Great question! So the tasks actually start when submitted to the executor. The reason why is (almost) always prints that the tasks have been submitted first is because it does take a little bit of time for each process to start up.
Try this experiment: Add a time.sleep(1) between when the tasks are submitted and the print statement, then see what happens. Play around with the sleep time more as well.
very good video
Continue with more video, u r awesome ... Thank u...
On threading, racing condition...
Celery worker, distributed computing....
Real-world production grade python coding practices etc etc...
I'm a quant
Thank you for the kind words. I do have a video on threading that covers lock race conditions.
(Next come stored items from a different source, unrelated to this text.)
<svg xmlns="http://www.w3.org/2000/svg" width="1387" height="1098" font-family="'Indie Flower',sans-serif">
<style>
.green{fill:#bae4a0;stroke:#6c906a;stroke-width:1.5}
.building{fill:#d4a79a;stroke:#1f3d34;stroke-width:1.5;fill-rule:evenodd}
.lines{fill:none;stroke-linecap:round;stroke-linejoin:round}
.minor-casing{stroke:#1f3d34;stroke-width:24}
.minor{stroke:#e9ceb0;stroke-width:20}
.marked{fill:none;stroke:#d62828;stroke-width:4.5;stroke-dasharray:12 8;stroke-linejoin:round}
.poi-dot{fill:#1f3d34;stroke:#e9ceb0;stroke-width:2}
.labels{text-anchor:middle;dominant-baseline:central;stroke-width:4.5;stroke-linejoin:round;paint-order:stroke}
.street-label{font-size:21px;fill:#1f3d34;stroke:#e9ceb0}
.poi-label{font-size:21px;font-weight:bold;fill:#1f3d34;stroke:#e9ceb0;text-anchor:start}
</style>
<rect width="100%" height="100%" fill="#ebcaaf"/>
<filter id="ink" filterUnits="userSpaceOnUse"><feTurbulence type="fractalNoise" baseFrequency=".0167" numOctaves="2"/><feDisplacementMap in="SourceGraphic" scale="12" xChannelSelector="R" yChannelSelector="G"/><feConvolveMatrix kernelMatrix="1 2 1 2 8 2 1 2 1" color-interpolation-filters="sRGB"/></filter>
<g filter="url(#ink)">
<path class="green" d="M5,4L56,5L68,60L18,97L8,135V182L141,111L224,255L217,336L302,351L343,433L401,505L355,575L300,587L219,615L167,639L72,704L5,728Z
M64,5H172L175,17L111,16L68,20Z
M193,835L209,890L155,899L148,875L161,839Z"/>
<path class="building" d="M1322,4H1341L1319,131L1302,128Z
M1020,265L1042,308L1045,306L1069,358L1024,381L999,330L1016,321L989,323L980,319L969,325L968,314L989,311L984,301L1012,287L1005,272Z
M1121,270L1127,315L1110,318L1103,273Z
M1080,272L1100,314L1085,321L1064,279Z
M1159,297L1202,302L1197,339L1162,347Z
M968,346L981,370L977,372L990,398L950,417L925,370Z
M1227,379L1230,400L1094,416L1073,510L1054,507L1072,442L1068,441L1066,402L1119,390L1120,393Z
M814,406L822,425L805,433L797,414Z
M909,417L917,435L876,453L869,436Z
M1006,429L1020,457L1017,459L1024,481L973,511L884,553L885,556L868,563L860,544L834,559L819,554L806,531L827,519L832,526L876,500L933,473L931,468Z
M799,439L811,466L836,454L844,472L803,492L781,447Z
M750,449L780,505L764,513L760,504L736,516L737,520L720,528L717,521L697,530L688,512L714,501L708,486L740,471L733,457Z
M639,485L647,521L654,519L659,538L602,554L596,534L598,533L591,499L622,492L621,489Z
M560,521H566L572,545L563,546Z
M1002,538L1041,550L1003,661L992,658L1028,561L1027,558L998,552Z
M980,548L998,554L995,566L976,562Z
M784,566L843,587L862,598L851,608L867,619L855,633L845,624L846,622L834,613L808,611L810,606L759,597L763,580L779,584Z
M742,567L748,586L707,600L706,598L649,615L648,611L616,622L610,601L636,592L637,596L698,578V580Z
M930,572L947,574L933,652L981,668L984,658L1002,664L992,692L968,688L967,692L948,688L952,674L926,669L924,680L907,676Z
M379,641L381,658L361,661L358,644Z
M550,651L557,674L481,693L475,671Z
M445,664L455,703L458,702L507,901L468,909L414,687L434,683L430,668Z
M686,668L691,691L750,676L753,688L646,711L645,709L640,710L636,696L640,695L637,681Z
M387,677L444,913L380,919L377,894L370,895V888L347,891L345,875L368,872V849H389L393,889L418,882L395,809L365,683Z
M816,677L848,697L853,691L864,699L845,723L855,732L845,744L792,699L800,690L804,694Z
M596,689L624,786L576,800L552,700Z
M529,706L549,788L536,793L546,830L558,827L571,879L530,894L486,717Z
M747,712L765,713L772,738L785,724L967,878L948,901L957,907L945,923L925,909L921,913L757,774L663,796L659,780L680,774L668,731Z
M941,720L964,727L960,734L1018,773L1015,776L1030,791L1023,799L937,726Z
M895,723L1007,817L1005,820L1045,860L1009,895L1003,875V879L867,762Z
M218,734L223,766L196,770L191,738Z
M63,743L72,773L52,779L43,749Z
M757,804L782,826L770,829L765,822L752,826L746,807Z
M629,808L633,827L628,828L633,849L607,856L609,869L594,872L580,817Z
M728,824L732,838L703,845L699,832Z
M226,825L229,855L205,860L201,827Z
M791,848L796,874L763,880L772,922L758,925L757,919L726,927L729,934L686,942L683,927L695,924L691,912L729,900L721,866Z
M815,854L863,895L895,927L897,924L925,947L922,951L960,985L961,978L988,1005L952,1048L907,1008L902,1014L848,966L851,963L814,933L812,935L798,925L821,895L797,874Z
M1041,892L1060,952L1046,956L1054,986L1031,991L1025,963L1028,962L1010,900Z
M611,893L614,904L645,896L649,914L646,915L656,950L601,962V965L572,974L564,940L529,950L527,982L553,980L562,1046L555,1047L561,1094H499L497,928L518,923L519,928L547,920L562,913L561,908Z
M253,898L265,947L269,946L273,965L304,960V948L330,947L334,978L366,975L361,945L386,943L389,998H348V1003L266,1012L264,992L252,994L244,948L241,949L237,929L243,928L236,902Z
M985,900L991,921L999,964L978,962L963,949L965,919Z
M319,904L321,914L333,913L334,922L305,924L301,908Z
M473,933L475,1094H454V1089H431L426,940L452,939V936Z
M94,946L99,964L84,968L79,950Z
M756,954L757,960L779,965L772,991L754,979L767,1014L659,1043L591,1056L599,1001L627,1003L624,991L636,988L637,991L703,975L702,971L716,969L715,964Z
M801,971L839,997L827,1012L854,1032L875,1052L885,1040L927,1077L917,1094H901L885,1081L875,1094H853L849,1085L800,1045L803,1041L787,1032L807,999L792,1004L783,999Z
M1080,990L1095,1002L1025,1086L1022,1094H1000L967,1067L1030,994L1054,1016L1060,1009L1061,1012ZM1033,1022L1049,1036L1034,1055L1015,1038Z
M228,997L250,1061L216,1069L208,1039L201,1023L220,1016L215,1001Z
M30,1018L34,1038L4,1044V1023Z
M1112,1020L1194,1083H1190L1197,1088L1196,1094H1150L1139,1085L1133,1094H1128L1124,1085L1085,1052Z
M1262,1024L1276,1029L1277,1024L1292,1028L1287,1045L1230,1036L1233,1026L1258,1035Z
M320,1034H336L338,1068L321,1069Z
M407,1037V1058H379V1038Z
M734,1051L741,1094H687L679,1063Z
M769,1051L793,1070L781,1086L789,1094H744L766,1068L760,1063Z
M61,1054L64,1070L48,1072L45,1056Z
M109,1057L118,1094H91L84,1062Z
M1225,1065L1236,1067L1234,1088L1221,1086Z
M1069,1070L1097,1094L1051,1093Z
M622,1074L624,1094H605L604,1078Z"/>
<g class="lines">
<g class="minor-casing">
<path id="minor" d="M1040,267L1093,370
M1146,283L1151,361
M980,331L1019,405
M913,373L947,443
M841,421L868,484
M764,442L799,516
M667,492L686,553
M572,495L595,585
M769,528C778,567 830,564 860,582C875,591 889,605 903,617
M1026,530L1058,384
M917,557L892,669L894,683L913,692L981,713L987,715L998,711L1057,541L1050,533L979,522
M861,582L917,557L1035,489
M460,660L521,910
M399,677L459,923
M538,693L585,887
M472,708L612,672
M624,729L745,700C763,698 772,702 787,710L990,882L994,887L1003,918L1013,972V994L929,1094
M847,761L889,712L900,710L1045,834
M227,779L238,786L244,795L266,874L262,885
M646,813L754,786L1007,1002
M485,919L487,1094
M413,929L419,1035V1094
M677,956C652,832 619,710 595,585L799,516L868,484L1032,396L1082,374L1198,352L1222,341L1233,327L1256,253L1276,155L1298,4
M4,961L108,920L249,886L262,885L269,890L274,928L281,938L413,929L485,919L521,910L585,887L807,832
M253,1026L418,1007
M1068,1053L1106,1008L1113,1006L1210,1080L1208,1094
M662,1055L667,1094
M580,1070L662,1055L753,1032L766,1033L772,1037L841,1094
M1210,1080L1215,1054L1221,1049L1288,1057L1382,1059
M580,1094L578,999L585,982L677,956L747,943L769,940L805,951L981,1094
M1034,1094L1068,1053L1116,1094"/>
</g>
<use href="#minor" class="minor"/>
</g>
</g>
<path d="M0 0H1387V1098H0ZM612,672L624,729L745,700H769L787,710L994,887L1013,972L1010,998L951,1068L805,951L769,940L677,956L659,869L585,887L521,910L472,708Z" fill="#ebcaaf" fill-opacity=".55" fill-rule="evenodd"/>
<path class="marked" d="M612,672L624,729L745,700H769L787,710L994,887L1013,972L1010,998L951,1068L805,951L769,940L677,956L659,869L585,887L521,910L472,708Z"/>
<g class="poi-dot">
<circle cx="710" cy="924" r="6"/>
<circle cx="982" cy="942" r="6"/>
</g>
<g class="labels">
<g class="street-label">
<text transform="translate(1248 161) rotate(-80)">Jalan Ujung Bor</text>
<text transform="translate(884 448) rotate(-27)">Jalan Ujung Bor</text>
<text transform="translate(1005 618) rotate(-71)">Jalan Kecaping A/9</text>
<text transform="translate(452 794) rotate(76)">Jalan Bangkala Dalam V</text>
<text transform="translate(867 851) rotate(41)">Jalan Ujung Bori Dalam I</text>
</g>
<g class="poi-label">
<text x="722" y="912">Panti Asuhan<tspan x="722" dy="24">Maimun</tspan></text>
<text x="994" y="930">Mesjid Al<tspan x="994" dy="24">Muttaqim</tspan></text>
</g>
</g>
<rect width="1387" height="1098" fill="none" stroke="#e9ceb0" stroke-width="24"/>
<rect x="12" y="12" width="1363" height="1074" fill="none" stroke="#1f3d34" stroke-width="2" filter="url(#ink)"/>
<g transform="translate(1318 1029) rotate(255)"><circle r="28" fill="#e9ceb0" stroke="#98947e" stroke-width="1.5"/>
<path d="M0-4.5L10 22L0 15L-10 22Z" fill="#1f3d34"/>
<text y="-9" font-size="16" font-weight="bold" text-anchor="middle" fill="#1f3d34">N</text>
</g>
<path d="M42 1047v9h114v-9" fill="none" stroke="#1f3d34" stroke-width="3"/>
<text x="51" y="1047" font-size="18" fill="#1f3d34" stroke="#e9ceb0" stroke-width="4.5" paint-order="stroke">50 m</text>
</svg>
There's also many more planned, including most of what you mentioned. Stay tuned
A lot of thanks for sharing your knowledge, dude! In the 2nd example when you're getting prime numbers I didn't know that way to test if a number is prime or not (what's its name?), so I coded the classical and academic definition of primes, and when I ran it, what a surprise, 20 min., 25 min., not finished, and I question myself WTF I'm doing wrong: so when I was washing my clothes, I realized it, the classical definition is making an absurd and vast amount of divisions when testing a number prime. I reviewed the code and looked for the best optimized prime testing until a video that explains a TH-cam channel called GeeksForGeeks, which is exactly like yours but coded differently (your code is also testing negative numbers which is good), and finally I kept following your explanation and I was much glad to remember that feeling of getting stuck by a task and resolving with my own effort plus your video and the other sources. ¡Saludos desde México, estimado!
That's my favorite part of programming, developing and testing possible solutions to interesting problems. Glad you enjoyed it!
hellos . how can i calculate overhead cost of multiprocessing
Interesting and tricky question! This is likely something you'll need external tooling for. The basic idea would be to snapshot your system's python processes before and after splitting off to multiprocessing.
This is one way but, depending on what type of overhead you're wanting to measure, there would be other ways to measure.